Jocko Benoit's Writing and Pop Culture Spot

Perspectives on the arts and popular culture from Jocko (Jacques) Benoit. Scattered thoughts on poetry, books, film, television, and other cultural intersections.

Wednesday, March 05, 2008

Your Roll Brings You To A Door That Seems To Lead To the Perimeter of the Game Itself: In Memory of Gary Gygax

I’ve been away from this blog for a long time, and it’s sad that it takes a death to bring me back. Gary Gygax, the inventor of Dungeons & Dragons, godfather of the role-playing game, and stepfather of the computer game, died Tuesday at the age of 69.

What he meant to the gaming industry is all too well understood by gamers themselves. His work revitalized the imaginations of game designers and of players who now didn’t always have a board, although there was an explosion of dice dimensions and colors. And nothing was black and white in D&D. As any dungeon master knows, there could be twenty sides to every argument, although the DM’s side was the only winning one. But Gygax didn’t reduce gaming to mere math – there was a sense of theatre for the players and the DM, and a sense of flexibility - the DM was like a good DJ just trying to keep the game flowing along in a way that seemed fair.

To observers, D&D seemed like a group of people having an argument over an airy nothing at best, or a group of obsessed or even possessed children feverishly carrying out Satan’s bidding. But time has proven that the airy nothing could become quite profitable when numbers married Tolkien and gave birth to trillions of rampant pixels populating legions of video games. (As for Satan, well, word is he’s still leering over millions of feverishly obsessed video gamers.)

But for me the implications go beyond money. My dual interests for much of my life have been creative ventures such as poetry, theatre, movies, TV and playful ventures such as sports and games. Maybe that’s why I have these fantasies about my two worlds coming together more and more in the future. After all, Gygax, as I’ve said, brought theatre into gaming. The first step was to imagine the world one was gaming in. The next step has been to navigate it on a small or now increasingly big screen and to interact with the very movie-like stories. And filmmakers are paying attention to video games, going after licenses and converting famous games into albeit less famous movies. And game designers are conceiving of increasingly more cinematic games - the blockbuster Halo series being just one example of many.
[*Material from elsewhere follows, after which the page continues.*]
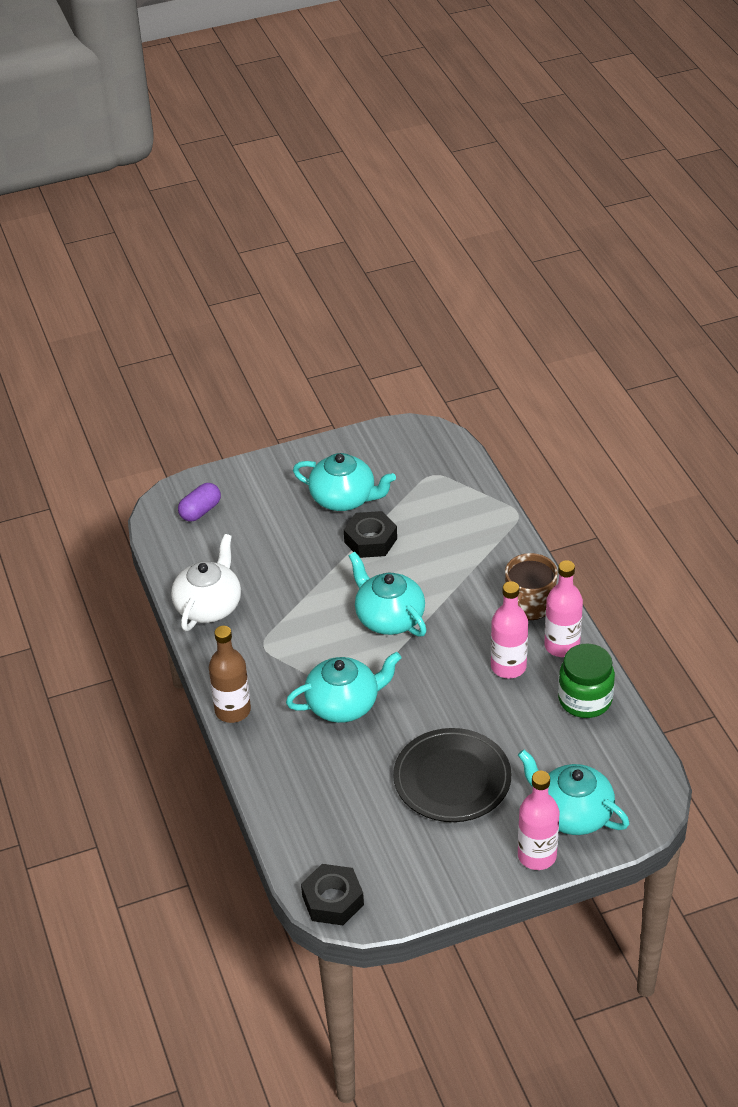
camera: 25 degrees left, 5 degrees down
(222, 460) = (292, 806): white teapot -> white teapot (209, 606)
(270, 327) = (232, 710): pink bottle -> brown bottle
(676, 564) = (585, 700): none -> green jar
No, I’m not going to say that the future belongs to games. But I will argue that there is a strong gaming element to all that has come before in terms of cultural activities. Consider the poet who has often used metre (numbers) and form (genre) to lead the reader through one or more emotional states and to consider a new way of looking at the world embodied in the construct of the poem. Is this anything less than a kind of game played with the reader? Oh sure, people will tell you that they hate it when a writer manipulates them (like a game designer giving you only a handful of simplistic options), but the truth is that every work of art is manipulative. The only time we see through the game is when it is a game we don’t like. The other games we are perfectly willing to play.

That’s why I can look at a movie like Super Size Me and yawn – at least partly because I’m an avid McDonald’s guest, and also because I’ve heard the same tired and ill-considered arguments about eating right for far too long. But many intellectuals found the movie compelling and insightful even though they would (almost) never set foot in a McDonald’s restaurant and are already well aware of the ‘facts’ the movie is simply reinforcing. They like this game and so they play it with enthusiasm, suspending their pre-beliefs, just like children being told stories again and again even though they know how they end.

All I’m saying is that the boundary between serious art and frivolous gaming is less rigid than many would like to think. But the stories we tell in our art and in our games have many similarities and Gygax tapped into elemental fears of enclosed places and monsters and evil bosses to give us stories that we could walk into as more or less ourselves or as a character we don’t like to admit is a part of who we are. I prefer to play rogues, for example, despite my gleaming veneer of innocence. And one sweet girl I knew opted to play D&D for the first time whispered to me that she really wanted to play an assassin. Gygax was, in a way, the Freud of gaming, leading us deeper into our imaginations and our psyches, all without our being aware the dungeon we were navigating was inside ourselves.


Anonymous Anonymous said...

Hey Jocko, I was going to call you when I heard the news of his death. And now Jeff Heally as well.
''..on a long enough time line, everyones survival rate drops to zero."